The posters about USSR's "liberation" from fascism only grew in numbers the closer I got the the eastern bloc's centre. It made my blood boil, seeing how this falsified history made its way onto almost every building in sight.

Liberation.

This... this was anything but liberation.


After hours of standing in seemingly endless lines, where the countries of the Easter bloc would line up with the same hopes of finally getting a decent meal. After all the shelves were almost always empty, no matter how much money I payed to USSR to order the food supplies we wanted, only a small percentage of what we payed in working hours for actually made it to the stores. Instead he would use this as an opportunity to take those goods for himself and his son.

Hypocrisy of this man was beyond anything I saw in my life, on one side he keeps on screeching about how he wants everyone to be basking in the glorious beauty of communism, where everyone has equal opportunities ( which is not that impressive considering the fact that there were no opportunities available, everyone felt highly unmotivated and hated their jobs) but even after all that preaching he would still ostentatiously take anything he wanted from us as long as he had a use for it or felt that he or his son would benefit from it.
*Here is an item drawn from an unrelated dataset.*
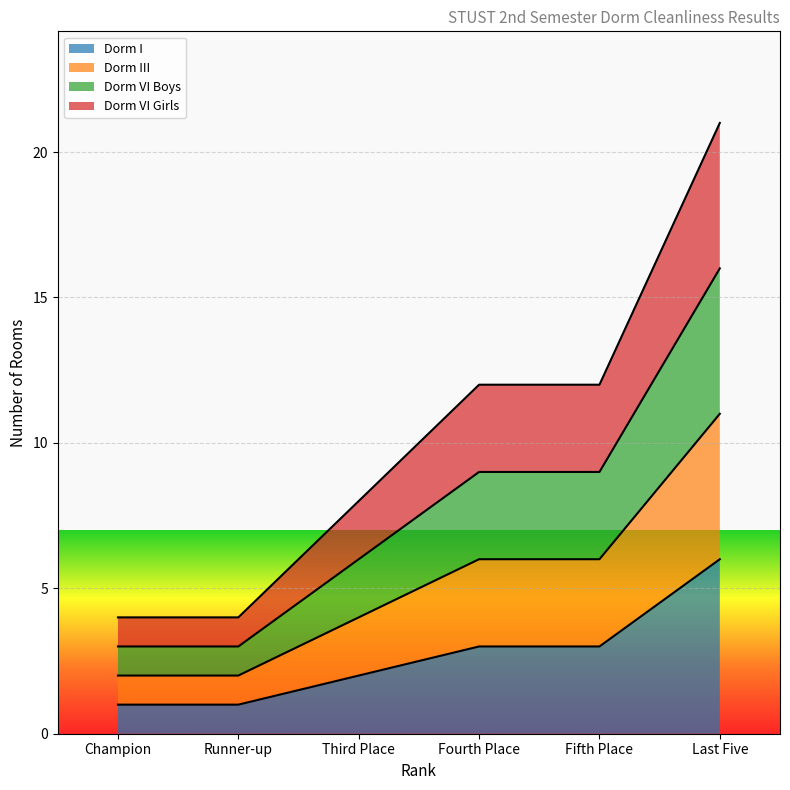

What is the sum of the Dorm I values at Champion and Fourth Place?

4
Due to my constant business that was caused by my drive to survive this unfortunate position I found myself in, I would end up coming back home at late hours, often with nothing but a bottle of vodka, as there would be no other items available in stores. This depressing reality was nothing new to me, after all my entire modern history is nothing but a long story of unfortunate events that my lovely neighbours had the courtesy to put me through.

In spite of the occasional tortures that USSR conducted on me, when he noticed my spiteful attitude towards his ideology and unwillingness to covert to Stalinism, these things would still fade in comparison to what he and my other neighbours decided to do to me during the WWII.
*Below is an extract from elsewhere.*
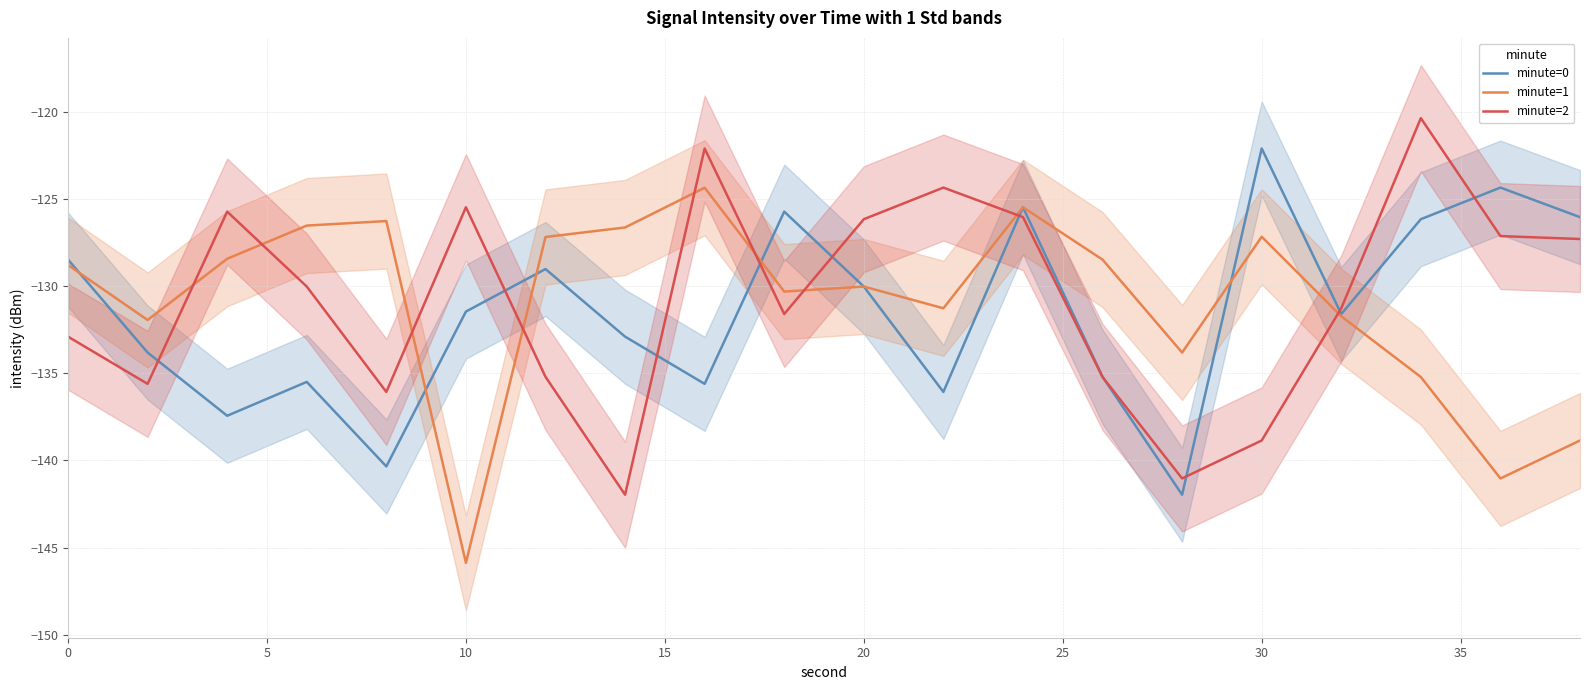

Reading left to right, transcribe all the data shown in this chart.

minute=0: -128.5	-133.8	-137.4	-135.5	-140.3	-131.5	-129.0	-132.9	-135.6	-125.7	-130.0	-136.1	-125.5	-135.2	-142.0	-122.1	-131.6	-126.2	-124.4	-126.1
minute=1: -128.8	-132.0	-128.4	-126.5	-126.3	-145.9	-127.2	-126.6	-124.4	-130.3	-130.0	-131.3	-125.5	-128.5	-133.8	-127.2	-131.7	-135.2	-141.0	-138.9
minute=2: -132.9	-135.6	-125.7	-130.0	-136.1	-125.5	-135.2	-142.0	-122.1	-131.6	-126.2	-124.4	-126.1	-135.2	-141.0	-138.9	-131.3	-120.4	-127.1	-127.3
It was probably the painful memories and the fact that they would sell nothing but vodka that eventually drove me into developing minor alcoholic tendencies as a way of dealing with stress.

Every Saturday, I would fetch that bottle and tilt it back and forward restlessly, refilling my cup again and again in a loop. However I would always stop myself when I felt that I'd had enough, and I felt all of my emotions slowly escaping from my troubled mind and feel them slowly roll down my face as I looked up at the ceiling, lying on my bed. I didn't cry very often. But alcohol made it somewhat easier for my mind to stop blocking those feelings out and keeping them tightly pressed against each other, as they usually would.

Don't get me wrong. You would never be able to tell if I'm actually stressed or saddened at this point. I suppress all of my emotions. My face has a permanent grimace of genuine disinterest mixed with neutrality. At a certain point in life I simply forgot how to smile. I felt like I had nothing to ever smile about anymore, and so I stopped.

Honest smiles are something that I keep for those special moments in my life.

Giving an honest smile is like giving a golden medal to an athlete that has finally managed to win in first place after much determination and countless attempts, and through doing so you are honouring that moment.

I was still waiting for a moment when I would have something to smile about.